Copy the items from the start up to and including the line containing "tone curve: curves: ch0 [(0, 0)", changing every "developed" to "processed" and leaving everything else as it is.

* * * * * * * * *

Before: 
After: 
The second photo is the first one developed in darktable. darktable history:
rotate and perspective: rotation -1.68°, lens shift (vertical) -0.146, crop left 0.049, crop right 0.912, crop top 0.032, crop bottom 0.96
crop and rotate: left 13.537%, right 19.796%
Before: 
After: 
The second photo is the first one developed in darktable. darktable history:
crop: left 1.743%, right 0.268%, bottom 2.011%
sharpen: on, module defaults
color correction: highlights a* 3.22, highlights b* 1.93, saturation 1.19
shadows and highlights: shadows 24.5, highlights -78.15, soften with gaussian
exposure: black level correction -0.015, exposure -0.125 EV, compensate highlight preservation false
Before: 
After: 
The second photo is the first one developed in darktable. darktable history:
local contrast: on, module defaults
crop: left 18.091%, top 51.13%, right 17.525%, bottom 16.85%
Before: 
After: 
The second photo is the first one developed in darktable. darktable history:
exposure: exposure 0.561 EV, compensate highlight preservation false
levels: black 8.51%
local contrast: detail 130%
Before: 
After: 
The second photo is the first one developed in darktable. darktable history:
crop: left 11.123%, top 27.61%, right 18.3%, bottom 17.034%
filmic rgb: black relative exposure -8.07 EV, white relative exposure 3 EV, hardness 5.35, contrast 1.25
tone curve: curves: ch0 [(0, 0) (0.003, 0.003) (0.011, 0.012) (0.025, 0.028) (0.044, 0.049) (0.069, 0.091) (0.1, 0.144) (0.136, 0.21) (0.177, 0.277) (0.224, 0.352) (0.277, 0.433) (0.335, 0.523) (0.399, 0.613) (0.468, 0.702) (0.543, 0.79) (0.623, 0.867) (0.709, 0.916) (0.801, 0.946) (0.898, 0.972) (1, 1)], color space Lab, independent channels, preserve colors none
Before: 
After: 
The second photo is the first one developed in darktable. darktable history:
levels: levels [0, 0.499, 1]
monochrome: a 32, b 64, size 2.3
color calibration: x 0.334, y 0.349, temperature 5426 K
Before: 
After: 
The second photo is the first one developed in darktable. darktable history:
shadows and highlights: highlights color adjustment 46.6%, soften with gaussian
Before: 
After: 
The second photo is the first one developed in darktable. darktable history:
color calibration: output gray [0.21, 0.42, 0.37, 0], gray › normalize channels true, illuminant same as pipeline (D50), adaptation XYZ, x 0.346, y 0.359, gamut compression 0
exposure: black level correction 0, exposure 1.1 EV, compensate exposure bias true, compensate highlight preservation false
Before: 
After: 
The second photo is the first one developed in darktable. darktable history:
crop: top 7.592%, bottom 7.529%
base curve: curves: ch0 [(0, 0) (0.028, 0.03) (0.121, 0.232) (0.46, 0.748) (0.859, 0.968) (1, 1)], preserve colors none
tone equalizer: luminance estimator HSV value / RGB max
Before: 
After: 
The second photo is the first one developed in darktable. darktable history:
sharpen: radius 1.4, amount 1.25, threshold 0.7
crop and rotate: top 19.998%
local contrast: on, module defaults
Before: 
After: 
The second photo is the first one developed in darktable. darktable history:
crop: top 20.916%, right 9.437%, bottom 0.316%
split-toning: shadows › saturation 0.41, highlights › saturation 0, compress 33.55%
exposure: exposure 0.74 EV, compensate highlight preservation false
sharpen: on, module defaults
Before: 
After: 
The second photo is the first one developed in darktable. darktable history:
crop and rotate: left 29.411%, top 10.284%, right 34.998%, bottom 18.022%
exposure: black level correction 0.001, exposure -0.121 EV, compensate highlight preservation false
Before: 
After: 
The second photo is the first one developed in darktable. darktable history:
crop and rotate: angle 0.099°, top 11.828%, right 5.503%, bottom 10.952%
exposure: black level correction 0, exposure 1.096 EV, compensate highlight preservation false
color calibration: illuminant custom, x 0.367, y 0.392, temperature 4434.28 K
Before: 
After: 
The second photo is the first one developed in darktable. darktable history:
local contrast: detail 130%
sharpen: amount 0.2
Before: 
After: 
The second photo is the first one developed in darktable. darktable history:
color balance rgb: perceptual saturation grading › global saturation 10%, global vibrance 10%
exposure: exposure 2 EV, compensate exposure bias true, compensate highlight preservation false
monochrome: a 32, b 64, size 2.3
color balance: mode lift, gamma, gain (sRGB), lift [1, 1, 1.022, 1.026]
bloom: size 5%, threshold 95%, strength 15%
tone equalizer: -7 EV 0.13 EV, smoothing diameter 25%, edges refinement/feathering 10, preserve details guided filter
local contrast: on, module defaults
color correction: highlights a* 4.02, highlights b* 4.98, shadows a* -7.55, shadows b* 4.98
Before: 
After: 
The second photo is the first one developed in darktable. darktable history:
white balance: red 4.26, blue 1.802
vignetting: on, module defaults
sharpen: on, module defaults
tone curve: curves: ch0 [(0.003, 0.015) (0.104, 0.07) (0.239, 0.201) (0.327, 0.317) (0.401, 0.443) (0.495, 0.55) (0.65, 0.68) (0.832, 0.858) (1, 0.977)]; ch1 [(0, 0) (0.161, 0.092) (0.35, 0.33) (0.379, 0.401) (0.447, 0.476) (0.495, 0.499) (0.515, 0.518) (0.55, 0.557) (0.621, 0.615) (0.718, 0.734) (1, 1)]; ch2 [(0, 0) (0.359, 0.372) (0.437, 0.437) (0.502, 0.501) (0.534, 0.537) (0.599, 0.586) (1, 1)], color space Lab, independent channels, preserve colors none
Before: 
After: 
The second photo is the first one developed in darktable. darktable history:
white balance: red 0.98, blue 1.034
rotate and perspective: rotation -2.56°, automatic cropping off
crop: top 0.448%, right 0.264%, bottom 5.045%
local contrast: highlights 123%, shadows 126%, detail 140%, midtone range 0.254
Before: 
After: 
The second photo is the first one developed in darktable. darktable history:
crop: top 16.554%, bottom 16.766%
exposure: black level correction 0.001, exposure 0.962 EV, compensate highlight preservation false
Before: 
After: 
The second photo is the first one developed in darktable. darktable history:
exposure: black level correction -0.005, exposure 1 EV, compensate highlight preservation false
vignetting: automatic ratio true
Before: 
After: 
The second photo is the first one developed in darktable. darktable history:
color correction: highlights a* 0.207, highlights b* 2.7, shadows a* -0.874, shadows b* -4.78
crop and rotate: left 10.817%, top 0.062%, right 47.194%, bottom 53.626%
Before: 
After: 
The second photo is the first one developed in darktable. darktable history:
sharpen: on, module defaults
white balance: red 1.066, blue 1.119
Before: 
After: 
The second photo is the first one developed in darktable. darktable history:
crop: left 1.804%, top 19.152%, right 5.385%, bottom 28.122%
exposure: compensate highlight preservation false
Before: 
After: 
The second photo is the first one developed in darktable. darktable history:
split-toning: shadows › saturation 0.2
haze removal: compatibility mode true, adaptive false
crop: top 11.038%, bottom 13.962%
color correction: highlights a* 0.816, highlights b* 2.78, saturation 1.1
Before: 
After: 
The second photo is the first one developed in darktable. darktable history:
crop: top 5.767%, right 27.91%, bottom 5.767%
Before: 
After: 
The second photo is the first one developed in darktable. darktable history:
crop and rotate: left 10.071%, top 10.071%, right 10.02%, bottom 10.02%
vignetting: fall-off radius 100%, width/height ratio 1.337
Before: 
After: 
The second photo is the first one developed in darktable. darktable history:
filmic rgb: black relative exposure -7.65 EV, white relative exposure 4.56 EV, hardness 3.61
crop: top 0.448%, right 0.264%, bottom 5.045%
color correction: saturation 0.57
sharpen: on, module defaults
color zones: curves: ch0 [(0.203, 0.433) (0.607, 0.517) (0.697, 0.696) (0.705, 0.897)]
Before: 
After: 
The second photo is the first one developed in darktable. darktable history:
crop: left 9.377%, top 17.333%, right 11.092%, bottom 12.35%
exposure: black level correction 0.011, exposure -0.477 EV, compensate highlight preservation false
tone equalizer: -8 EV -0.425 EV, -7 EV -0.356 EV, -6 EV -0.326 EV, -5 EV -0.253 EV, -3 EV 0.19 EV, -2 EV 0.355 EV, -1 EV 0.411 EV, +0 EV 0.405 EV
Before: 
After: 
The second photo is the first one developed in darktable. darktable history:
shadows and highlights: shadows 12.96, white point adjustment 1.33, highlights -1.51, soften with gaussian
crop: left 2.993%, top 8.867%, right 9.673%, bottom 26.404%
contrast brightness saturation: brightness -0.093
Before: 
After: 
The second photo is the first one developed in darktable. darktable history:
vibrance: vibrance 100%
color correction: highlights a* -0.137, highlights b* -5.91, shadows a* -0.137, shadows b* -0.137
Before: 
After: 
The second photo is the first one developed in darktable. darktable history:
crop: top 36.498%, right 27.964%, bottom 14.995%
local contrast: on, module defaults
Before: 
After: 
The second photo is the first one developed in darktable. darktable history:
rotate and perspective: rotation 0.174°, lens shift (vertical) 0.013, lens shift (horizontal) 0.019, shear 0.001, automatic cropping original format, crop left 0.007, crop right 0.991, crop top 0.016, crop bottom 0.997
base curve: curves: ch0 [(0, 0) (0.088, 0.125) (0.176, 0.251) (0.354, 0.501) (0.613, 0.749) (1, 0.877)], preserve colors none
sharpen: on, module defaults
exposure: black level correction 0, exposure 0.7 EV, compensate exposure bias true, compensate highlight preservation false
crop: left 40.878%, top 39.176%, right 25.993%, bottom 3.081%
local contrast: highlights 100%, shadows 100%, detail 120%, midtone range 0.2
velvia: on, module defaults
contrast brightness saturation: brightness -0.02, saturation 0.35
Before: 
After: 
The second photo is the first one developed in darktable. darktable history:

* * * * * * * * *

Problem solution —
Before: 
After: 
The second photo is the first one processed in darktable. darktable history:
rotate and perspective: rotation -1.68°, lens shift (vertical) -0.146, crop left 0.049, crop right 0.912, crop top 0.032, crop bottom 0.96
crop and rotate: left 13.537%, right 19.796%
Before: 
After: 
The second photo is the first one processed in darktable. darktable history:
crop: left 1.743%, right 0.268%, bottom 2.011%
sharpen: on, module defaults
color correction: highlights a* 3.22, highlights b* 1.93, saturation 1.19
shadows and highlights: shadows 24.5, highlights -78.15, soften with gaussian
exposure: black level correction -0.015, exposure -0.125 EV, compensate highlight preservation false
Before: 
After: 
The second photo is the first one processed in darktable. darktable history:
local contrast: on, module defaults
crop: left 18.091%, top 51.13%, right 17.525%, bottom 16.85%
Before: 
After: 
The second photo is the first one processed in darktable. darktable history:
exposure: exposure 0.561 EV, compensate highlight preservation false
levels: black 8.51%
local contrast: detail 130%
Before: 
After: 
The second photo is the first one processed in darktable. darktable history:
crop: left 11.123%, top 27.61%, right 18.3%, bottom 17.034%
filmic rgb: black relative exposure -8.07 EV, white relative exposure 3 EV, hardness 5.35, contrast 1.25
tone curve: curves: ch0 [(0, 0) (0.003, 0.003) (0.011, 0.012) (0.025, 0.028) (0.044, 0.049) (0.069, 0.091) (0.1, 0.144) (0.136, 0.21) (0.177, 0.277) (0.224, 0.352) (0.277, 0.433) (0.335, 0.523) (0.399, 0.613) (0.468, 0.702) (0.543, 0.79) (0.623, 0.867) (0.709, 0.916) (0.801, 0.946) (0.898, 0.972) (1, 1)], color space Lab, independent channels, preserve colors none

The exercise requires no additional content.